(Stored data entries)
---
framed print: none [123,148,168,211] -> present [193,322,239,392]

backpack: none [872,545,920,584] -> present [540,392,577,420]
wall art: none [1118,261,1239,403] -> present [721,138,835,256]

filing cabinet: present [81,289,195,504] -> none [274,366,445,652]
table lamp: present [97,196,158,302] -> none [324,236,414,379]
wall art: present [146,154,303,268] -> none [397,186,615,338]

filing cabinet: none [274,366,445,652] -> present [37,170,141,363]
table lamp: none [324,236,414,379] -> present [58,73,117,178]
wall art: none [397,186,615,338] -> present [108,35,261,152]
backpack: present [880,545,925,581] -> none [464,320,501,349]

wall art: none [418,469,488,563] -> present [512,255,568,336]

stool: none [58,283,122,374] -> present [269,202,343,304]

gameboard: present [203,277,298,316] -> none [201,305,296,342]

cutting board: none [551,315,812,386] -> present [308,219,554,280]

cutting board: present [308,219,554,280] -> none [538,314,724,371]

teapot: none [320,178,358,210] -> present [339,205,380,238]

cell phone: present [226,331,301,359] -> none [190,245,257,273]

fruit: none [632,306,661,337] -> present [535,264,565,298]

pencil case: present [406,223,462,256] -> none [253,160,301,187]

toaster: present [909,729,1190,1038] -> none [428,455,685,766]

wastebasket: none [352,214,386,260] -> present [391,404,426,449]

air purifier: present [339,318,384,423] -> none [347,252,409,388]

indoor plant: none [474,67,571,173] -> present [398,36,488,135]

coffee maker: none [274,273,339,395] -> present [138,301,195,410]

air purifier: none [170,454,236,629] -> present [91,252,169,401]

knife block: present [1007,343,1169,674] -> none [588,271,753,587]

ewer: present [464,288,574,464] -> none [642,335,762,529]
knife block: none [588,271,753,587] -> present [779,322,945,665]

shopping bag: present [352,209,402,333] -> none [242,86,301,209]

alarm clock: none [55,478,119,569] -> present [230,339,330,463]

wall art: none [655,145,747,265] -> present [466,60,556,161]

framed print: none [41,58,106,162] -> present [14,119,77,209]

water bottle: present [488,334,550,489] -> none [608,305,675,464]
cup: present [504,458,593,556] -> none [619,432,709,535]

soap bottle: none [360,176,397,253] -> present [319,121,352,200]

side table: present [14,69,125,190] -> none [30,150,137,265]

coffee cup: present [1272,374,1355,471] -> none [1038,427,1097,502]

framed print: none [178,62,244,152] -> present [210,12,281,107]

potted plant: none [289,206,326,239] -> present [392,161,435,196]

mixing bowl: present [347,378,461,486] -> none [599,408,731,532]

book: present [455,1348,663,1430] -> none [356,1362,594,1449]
---
### [EXERCISE]
Quote, without alteration, the final stretch of the entries: the line with "potted plant: none" onward to the last line.

### [WRITTEN SOLUTION]
potted plant: none [289,206,326,239] -> present [392,161,435,196]

mixing bowl: present [347,378,461,486] -> none [599,408,731,532]

book: present [455,1348,663,1430] -> none [356,1362,594,1449]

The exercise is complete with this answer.